» **Brief A**:
In the blog entry below, write out the passage starting with "I was raised, for" and going on through "existence of Santa?".
» **Brief B**:
Answer these questions from the blog entry below.
(i) What did the writer decide to add to the entry after realizing it was Easter?
(ii) What kind of school did the writer attend from pre-school through the second grade?
(iii) What happened to the writer as a result of the incident about Santa Claus?

» **Text shown**:
Saturday, April 7, 2012

Black New Day

Edit: Just realized it's Easter. So in order to prevent possible eternal torture for blasphemy, I will be adding a picture of the Risen Christ to this entry:

Artist Interpretation

People are, and always will be, people. I need to remind myself of this often. It has always been easy for me to fall prey to the black-or-white, wrong-or-right ideologies that surround us. I know better. People are not good or evil. People are people, clever apes dancing with their fire and their tools and their darkness. People are just people, with all the wonderful, tragic, amazing, inspiring, heart-breaking errata that entails.

In my attempt to keep this beneath novel length I will, of course, be leaving many details out. It’s hard to judge which may be important, and I apologize for that.

I was raised, for all intents, to be a ‘default’ Christian. However, through the random events of my childhood I began to doubt, to ask too many questions and to question too many answers, at an early age. Not just faith and the supernatural, but everything. How do electrons know how to flow? What keeps the gravity turned on? If someone is right for the wrong reason, is their opinion still valid?

When I was young (pre-school through the second grade,) I attended a private Christian school. One of my first memories is of being told that Santa Claus isn’t real, but Jesus is. Even at age six I struggled with this apparently basic concept taught as inarguable fact. Had not Santa Claus given me a Transformer (or Ninja Turtle or He-Man or whatever was popular,) last Christmas? How can you tell me that he isn’t real but Jesus is when there is more evidence supporting the existence of Santa?

I was paddled for that incident. A very important lesson it took over 20 years to take to heart: not everyone enjoys having their worldview challenged.

» **Given records**:

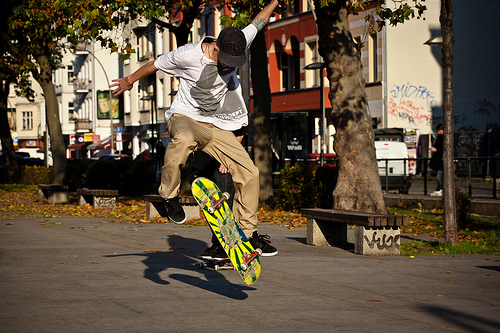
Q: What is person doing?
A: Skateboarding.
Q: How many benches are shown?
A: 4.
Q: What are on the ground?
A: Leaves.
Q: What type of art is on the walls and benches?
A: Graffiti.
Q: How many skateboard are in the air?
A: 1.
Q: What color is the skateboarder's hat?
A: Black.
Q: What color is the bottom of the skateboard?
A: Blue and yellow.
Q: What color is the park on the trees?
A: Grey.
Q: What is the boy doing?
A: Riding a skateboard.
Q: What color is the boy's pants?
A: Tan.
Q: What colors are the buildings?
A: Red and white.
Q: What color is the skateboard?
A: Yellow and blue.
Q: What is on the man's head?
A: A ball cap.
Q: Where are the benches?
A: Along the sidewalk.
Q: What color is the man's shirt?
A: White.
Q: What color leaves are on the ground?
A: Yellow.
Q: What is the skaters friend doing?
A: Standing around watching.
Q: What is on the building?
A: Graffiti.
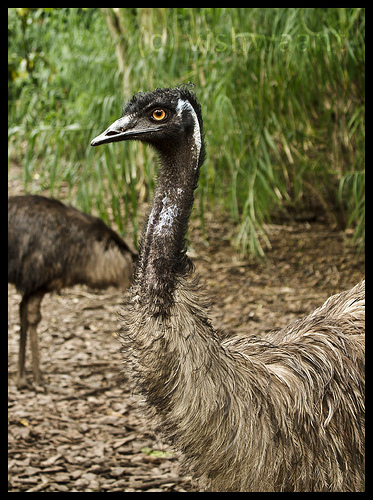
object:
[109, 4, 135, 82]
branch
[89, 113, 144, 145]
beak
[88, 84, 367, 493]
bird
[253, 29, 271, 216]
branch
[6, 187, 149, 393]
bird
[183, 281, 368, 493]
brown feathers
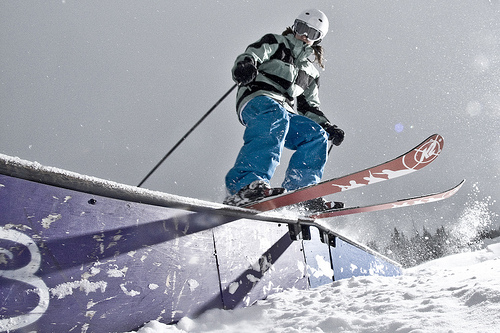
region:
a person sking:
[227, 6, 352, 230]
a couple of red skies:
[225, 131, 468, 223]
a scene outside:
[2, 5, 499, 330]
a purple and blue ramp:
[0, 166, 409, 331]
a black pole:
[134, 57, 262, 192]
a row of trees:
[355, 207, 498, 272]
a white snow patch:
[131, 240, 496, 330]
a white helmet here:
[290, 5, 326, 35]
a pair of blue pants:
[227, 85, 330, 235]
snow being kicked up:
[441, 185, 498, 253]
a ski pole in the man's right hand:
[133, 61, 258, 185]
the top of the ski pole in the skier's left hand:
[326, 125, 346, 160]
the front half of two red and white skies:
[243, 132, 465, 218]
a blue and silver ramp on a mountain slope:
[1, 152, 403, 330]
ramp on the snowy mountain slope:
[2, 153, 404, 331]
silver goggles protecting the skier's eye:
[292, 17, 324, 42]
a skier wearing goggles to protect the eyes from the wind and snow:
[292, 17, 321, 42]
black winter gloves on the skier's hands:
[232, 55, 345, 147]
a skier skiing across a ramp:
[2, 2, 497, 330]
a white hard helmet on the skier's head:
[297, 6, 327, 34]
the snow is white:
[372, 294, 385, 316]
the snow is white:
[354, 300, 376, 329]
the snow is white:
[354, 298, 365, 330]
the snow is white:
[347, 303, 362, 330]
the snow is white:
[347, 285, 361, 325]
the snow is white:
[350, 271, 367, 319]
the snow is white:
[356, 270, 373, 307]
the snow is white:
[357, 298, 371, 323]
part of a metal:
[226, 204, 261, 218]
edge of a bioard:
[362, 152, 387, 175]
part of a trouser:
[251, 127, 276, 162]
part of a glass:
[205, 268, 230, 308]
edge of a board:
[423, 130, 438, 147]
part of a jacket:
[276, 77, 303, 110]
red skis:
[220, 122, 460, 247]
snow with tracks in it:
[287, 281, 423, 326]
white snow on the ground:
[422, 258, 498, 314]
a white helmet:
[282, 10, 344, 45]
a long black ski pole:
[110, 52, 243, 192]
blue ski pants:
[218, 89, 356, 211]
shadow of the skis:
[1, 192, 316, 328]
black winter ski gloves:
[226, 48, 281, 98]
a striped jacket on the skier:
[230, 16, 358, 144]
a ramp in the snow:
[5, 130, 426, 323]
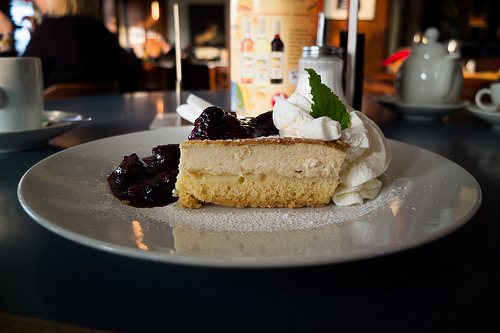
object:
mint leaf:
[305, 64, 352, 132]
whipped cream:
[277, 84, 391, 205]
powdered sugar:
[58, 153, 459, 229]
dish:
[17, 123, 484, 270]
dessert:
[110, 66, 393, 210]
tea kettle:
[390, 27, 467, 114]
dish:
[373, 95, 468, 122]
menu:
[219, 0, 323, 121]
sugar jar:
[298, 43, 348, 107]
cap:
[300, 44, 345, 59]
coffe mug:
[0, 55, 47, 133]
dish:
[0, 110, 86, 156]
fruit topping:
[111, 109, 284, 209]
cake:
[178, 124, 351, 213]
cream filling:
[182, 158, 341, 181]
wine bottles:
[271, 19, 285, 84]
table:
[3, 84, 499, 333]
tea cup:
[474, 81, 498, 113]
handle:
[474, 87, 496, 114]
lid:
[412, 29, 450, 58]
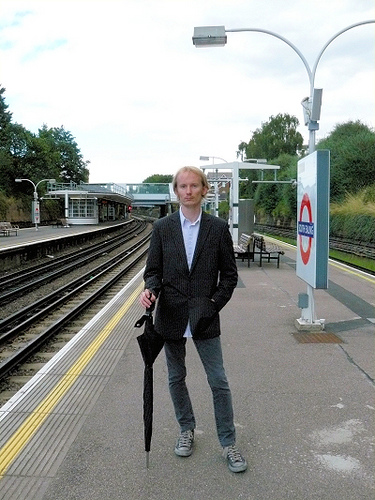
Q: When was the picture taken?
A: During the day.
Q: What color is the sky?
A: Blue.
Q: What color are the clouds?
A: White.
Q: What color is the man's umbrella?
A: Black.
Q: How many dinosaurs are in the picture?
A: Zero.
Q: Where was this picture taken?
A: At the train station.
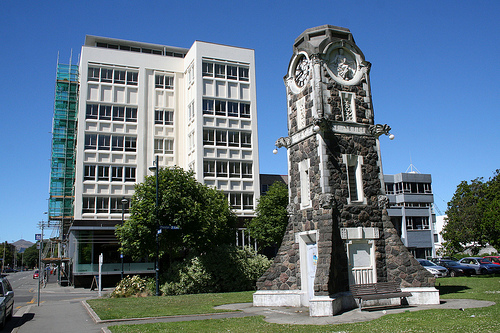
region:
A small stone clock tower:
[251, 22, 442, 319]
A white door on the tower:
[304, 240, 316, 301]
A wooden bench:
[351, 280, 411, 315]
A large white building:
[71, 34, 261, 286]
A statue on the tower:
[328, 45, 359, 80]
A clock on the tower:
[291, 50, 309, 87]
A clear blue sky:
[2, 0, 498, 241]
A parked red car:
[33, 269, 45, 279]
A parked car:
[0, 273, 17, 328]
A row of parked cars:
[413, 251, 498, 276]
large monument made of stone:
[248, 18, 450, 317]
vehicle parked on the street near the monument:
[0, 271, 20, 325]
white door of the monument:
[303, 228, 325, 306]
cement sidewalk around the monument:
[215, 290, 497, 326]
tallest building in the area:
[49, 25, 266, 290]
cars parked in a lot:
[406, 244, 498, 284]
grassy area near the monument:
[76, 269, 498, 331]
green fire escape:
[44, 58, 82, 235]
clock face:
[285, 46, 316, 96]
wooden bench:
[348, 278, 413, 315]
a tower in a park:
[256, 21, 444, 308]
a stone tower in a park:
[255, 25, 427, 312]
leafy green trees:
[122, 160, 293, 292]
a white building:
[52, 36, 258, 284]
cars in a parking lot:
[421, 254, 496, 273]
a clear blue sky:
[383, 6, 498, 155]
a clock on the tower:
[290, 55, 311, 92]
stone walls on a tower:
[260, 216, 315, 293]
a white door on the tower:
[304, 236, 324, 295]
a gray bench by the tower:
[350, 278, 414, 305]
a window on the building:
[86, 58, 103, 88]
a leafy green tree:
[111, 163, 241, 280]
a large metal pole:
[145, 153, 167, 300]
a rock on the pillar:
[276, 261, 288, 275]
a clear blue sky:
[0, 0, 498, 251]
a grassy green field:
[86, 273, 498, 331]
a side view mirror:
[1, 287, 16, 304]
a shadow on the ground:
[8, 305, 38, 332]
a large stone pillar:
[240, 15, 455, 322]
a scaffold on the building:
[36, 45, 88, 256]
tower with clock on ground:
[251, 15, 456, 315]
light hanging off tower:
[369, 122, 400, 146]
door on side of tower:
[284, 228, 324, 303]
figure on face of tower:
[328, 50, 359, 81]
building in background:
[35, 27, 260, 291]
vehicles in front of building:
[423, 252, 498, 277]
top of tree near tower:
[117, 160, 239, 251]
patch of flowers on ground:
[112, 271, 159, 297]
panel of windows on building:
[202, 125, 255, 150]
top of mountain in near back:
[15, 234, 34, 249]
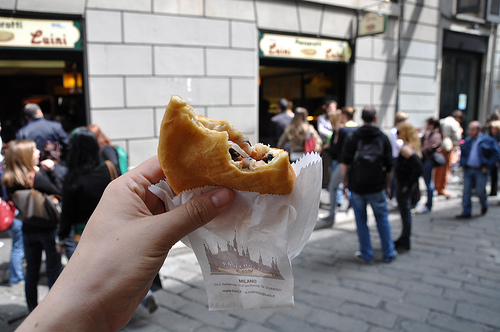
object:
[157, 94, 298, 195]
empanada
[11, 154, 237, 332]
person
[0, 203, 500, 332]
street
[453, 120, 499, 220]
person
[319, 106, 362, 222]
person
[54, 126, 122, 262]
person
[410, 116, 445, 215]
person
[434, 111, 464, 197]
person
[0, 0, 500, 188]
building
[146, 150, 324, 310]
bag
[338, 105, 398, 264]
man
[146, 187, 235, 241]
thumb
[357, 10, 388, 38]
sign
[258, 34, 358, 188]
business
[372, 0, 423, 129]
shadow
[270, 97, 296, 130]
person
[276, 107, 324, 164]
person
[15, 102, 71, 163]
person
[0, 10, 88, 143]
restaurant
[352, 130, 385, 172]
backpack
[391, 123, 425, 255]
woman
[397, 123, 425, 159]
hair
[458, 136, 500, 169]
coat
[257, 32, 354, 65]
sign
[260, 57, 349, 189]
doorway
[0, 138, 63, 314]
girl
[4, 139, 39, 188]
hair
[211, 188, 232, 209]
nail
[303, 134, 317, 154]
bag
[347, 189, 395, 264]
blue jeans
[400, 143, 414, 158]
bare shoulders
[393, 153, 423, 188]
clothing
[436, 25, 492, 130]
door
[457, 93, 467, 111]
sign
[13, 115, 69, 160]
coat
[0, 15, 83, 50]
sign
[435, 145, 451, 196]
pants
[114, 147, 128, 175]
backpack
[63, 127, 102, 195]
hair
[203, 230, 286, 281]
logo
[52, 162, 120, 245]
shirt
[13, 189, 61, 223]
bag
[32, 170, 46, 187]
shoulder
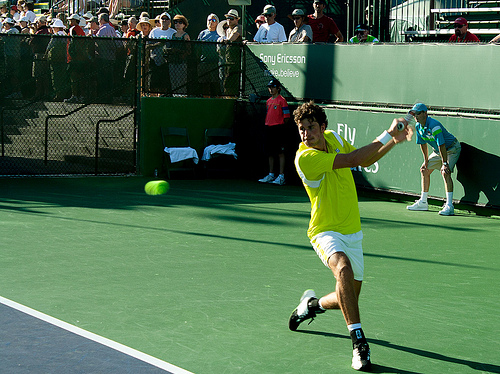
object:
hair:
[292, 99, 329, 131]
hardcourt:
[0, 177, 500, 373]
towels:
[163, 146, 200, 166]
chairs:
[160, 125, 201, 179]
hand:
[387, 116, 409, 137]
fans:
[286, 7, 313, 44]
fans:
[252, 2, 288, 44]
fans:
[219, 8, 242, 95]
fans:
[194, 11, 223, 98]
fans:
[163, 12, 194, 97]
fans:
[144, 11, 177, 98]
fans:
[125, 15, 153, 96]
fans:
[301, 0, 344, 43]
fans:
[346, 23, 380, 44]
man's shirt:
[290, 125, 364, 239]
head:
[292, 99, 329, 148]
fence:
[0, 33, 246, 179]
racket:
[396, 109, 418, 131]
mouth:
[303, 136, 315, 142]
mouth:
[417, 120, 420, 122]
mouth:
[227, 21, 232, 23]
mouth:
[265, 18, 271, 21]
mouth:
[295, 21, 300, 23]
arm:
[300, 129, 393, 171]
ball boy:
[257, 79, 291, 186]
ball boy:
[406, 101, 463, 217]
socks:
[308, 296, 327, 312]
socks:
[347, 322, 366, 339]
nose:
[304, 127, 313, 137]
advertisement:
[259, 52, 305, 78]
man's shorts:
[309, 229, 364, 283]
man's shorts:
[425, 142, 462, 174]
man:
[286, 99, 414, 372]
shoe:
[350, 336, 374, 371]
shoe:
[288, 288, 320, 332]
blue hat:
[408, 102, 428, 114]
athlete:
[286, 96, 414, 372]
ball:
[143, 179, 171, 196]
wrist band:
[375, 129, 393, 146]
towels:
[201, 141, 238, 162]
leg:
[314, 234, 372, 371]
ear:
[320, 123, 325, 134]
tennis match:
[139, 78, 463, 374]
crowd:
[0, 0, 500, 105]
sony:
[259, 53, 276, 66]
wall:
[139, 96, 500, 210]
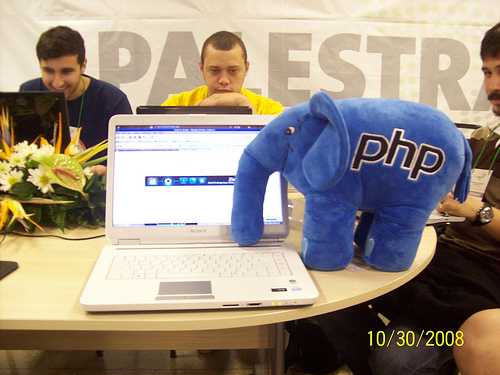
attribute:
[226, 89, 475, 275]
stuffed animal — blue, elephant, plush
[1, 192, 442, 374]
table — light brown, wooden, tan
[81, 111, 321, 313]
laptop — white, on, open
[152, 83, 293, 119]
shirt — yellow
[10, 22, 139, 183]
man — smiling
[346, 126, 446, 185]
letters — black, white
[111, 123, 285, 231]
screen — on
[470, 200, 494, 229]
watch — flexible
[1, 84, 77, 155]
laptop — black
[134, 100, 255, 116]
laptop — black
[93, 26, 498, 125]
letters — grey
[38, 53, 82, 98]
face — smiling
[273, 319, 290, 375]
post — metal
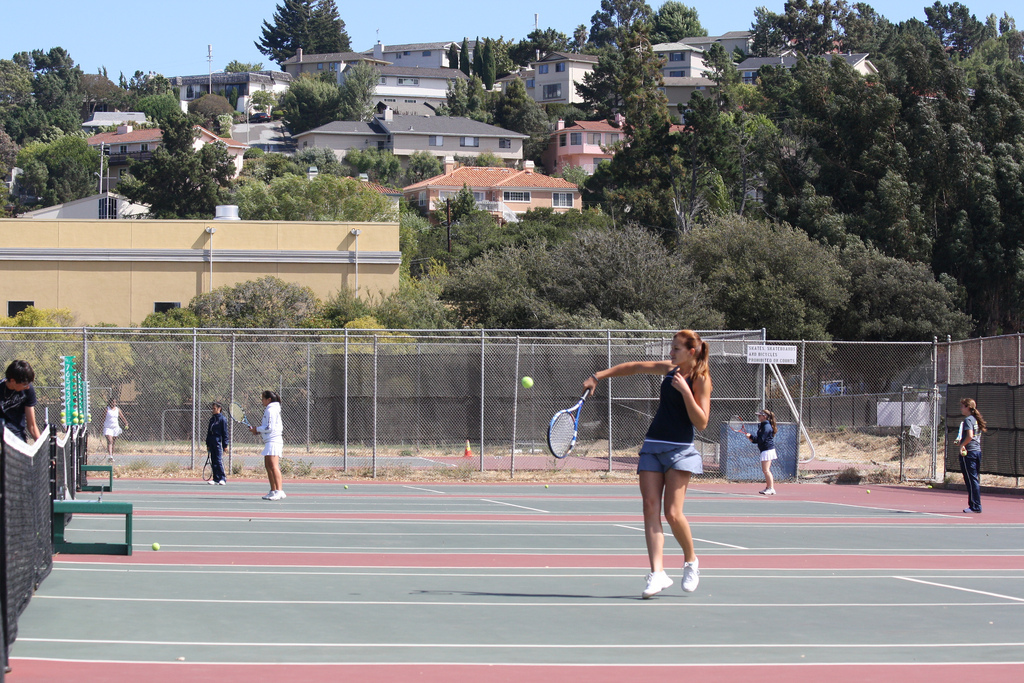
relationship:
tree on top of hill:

» **Exercise result A**:
I was raised, for all intents, to be a ‘default’ Christian. However, through the random events of my childhood I began to doubt, to ask too many questions and to question too many answers, at an early age. Not just faith and the supernatural, but everything. How do electrons know how to flow? What keeps the gravity turned on? If someone is right for the wrong reason, is their opinion still valid?

When I was young (pre-school through the second grade,) I attended a private Christian school. One of my first memories is of being told that Santa Claus isn’t real, but Jesus is. Even at age six I struggled with this apparently basic concept taught as inarguable fact. Had not Santa Claus given me a Transformer (or Ninja Turtle or He-Man or whatever was popular,) last Christmas? How can you tell me that he isn’t real but Jesus is when there is more evidence supporting the existence of Santa?

» **Exercise result B**:
(i) A picture of the Risen Christ.
(ii) A private Christian school.
(iii) The writer was paddled.